Service, Robert William (1874-1958), was a Canadian poet known for his lively ballads about frontier life in the territory of Yukon. Many of his ballads also describe the beauty of Yukon.
Service was born on Jan. 16, 1874, in Preston, England, and grew up in Glasgow, Scotland. He moved to Canada in 1894 and held various jobs in the Canadian and American West. In 1902, he moved to Yukon and worked as a bank clerk in Dawson and Whitehorse, where he gained material for his ballads.
Service’s first book of verse, Songs of a Sourdough (1907), also published as The Spell of the Yukon, was an immediate success. This book included his best-known ballads, “The Shooting of Dan McGrew” and “The Cremation of Sam McGee.” They portray the hardship and violence of life in Yukon during the gold rush of the late 1890’s. Service wrote several other books of verse. He also wrote six novels, which were not as successful as his ballads.

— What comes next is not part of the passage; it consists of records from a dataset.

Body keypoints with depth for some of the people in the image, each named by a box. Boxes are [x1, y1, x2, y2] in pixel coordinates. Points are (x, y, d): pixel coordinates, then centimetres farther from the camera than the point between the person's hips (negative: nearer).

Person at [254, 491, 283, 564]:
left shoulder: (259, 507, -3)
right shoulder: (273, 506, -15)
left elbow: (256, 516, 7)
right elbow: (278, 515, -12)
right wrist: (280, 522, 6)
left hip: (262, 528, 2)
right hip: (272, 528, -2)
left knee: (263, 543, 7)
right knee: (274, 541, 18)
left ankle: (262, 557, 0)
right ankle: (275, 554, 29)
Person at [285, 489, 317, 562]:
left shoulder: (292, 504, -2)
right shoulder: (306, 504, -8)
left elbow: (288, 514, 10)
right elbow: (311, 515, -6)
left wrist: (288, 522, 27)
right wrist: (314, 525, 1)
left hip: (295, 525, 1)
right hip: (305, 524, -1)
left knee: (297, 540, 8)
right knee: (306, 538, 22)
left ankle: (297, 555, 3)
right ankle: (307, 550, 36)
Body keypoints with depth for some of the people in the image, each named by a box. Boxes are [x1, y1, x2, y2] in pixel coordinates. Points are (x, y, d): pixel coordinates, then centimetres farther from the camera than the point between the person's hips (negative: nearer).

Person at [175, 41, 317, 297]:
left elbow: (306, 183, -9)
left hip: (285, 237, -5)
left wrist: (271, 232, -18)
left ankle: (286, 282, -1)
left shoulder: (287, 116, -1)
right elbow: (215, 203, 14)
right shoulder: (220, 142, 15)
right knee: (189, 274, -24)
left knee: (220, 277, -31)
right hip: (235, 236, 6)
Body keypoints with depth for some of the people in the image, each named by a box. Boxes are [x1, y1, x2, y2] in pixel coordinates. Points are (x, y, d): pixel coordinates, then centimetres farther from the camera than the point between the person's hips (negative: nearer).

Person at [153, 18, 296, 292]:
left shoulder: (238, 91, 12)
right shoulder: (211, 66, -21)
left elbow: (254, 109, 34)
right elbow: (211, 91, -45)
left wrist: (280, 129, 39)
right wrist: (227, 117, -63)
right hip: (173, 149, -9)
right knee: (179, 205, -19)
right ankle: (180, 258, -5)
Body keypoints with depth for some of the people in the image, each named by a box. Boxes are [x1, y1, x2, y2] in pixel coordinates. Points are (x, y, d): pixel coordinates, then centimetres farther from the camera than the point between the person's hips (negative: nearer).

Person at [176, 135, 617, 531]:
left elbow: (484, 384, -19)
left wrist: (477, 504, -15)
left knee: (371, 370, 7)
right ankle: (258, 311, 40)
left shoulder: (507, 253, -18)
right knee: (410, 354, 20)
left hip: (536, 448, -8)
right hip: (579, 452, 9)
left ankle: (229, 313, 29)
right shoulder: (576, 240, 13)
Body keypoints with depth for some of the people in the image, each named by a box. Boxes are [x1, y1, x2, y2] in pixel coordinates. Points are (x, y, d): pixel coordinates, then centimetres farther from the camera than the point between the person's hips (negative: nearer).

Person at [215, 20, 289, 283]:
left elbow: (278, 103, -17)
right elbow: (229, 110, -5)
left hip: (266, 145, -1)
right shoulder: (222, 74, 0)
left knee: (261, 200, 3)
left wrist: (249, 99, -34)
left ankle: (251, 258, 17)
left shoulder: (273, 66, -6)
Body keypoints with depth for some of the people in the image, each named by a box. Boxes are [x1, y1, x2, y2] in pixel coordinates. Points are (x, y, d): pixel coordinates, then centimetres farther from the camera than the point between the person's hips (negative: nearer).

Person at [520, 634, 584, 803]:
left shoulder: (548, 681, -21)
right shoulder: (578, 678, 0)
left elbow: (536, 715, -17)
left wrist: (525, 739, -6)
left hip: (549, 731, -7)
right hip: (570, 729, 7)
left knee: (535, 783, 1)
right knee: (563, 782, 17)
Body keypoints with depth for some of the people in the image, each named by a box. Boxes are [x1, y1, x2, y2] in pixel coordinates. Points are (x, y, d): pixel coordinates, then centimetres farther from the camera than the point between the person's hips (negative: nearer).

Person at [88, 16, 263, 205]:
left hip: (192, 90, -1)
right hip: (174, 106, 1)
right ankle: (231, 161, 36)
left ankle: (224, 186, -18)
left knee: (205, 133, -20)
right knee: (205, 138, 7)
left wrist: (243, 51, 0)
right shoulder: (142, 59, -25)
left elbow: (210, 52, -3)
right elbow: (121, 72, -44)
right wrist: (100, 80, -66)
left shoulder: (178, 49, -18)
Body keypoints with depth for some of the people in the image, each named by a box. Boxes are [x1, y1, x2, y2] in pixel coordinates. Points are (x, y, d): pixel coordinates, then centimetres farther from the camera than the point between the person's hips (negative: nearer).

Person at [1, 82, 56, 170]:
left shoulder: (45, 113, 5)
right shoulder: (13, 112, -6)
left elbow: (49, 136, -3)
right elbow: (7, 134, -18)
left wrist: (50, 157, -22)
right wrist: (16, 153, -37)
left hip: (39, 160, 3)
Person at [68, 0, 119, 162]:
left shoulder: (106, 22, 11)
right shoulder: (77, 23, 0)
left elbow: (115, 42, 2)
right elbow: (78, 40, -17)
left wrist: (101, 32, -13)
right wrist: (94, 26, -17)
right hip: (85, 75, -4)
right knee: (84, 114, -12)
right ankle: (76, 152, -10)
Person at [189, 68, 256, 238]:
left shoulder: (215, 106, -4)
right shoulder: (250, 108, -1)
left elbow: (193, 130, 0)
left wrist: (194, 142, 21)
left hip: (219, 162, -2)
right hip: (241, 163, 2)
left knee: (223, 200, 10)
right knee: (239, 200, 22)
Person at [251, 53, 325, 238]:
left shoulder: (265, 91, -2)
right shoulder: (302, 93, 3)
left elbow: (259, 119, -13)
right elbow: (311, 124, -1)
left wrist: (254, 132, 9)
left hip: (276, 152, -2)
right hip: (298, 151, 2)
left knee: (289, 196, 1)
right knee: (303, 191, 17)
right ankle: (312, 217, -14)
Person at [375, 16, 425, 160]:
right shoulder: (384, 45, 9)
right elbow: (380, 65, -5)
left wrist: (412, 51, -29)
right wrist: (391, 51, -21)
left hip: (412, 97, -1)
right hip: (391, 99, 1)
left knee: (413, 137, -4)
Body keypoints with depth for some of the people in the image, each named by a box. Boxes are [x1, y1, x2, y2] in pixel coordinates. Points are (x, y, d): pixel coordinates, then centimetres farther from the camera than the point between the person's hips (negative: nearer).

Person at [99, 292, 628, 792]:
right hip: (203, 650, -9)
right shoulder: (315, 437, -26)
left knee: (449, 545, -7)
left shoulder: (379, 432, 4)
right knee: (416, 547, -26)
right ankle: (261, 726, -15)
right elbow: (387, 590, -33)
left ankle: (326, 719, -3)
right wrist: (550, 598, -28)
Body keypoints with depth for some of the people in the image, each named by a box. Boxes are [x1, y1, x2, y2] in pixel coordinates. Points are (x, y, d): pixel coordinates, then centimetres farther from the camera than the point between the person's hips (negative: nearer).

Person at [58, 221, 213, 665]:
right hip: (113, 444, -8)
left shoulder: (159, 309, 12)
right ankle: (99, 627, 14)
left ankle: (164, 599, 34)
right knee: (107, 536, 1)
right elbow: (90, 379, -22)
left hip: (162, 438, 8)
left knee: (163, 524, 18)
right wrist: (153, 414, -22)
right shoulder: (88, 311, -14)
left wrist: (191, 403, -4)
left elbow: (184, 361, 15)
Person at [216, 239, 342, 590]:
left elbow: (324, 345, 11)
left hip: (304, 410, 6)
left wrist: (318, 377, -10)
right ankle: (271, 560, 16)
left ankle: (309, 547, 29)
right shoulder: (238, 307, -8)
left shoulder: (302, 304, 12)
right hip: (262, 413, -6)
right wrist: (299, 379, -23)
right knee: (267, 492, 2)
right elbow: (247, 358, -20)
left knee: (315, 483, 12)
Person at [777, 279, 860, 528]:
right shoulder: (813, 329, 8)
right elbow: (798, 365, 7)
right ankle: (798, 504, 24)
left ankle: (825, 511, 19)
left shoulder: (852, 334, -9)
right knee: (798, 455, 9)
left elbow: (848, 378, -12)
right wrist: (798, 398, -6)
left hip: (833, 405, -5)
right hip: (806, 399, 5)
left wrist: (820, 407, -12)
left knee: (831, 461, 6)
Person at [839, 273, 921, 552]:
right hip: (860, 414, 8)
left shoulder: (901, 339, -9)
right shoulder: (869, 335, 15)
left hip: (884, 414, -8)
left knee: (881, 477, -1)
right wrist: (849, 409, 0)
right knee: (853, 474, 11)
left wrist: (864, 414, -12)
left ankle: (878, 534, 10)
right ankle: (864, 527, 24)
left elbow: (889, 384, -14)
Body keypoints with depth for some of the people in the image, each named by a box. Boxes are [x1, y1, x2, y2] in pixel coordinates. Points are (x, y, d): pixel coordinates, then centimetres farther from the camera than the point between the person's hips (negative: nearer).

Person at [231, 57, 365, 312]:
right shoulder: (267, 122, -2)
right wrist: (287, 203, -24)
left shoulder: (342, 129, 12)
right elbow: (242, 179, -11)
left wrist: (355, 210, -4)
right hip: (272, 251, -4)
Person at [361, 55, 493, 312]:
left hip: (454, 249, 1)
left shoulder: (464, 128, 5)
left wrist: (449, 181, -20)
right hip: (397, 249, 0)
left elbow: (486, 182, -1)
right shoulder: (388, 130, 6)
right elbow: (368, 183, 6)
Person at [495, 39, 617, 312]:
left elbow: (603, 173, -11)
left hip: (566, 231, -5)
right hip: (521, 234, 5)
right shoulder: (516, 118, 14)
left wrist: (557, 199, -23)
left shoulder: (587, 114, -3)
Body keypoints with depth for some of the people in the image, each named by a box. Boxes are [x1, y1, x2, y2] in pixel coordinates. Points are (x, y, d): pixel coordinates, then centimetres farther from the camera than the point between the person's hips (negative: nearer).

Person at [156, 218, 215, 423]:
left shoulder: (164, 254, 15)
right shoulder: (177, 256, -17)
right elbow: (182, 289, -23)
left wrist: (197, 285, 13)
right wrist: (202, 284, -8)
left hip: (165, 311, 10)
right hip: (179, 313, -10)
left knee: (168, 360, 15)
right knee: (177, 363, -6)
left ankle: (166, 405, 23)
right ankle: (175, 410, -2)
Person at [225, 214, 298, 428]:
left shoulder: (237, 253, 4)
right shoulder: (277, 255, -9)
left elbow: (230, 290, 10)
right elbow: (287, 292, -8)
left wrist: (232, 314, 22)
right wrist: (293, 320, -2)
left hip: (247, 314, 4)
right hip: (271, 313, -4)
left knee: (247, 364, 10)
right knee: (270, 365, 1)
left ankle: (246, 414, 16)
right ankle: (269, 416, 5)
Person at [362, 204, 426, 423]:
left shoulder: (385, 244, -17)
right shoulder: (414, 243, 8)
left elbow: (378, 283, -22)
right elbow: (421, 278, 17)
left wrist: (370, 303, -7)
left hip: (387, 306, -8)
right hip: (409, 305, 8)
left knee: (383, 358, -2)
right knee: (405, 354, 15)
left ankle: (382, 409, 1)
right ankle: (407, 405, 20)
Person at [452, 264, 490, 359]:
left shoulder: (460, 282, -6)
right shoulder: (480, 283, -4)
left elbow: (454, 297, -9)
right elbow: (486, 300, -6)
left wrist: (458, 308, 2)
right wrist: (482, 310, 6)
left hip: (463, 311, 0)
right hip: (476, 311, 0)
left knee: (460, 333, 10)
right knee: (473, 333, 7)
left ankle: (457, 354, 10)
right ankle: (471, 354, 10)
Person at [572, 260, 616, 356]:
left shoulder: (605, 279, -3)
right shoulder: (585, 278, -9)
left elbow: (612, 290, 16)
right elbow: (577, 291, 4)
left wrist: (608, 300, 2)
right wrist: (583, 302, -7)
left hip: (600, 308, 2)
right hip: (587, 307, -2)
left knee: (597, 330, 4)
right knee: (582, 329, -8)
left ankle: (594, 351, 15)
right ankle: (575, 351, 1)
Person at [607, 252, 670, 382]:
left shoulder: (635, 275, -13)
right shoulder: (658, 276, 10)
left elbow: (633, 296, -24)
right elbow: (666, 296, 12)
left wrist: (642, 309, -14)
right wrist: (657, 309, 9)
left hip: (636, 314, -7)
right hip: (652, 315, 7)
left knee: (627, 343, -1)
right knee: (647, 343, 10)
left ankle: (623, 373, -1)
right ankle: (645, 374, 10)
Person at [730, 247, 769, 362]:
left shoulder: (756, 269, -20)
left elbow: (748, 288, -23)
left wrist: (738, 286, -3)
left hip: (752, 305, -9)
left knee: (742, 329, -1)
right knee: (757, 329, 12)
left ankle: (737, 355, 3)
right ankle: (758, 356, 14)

Service left Yukon in 1912 and traveled extensively. In Rhymes of a Red Cross Man (1916), he described his experiences as an ambulance driver during World War I. He spent most of his later life in France and died there on Sept. 11, 1958. Service wrote a two-volume autobiography, Ploughman of the Moon: An Adventure into Memory (1945) and Harper of Heaven: A Record of Radiant Living (1948).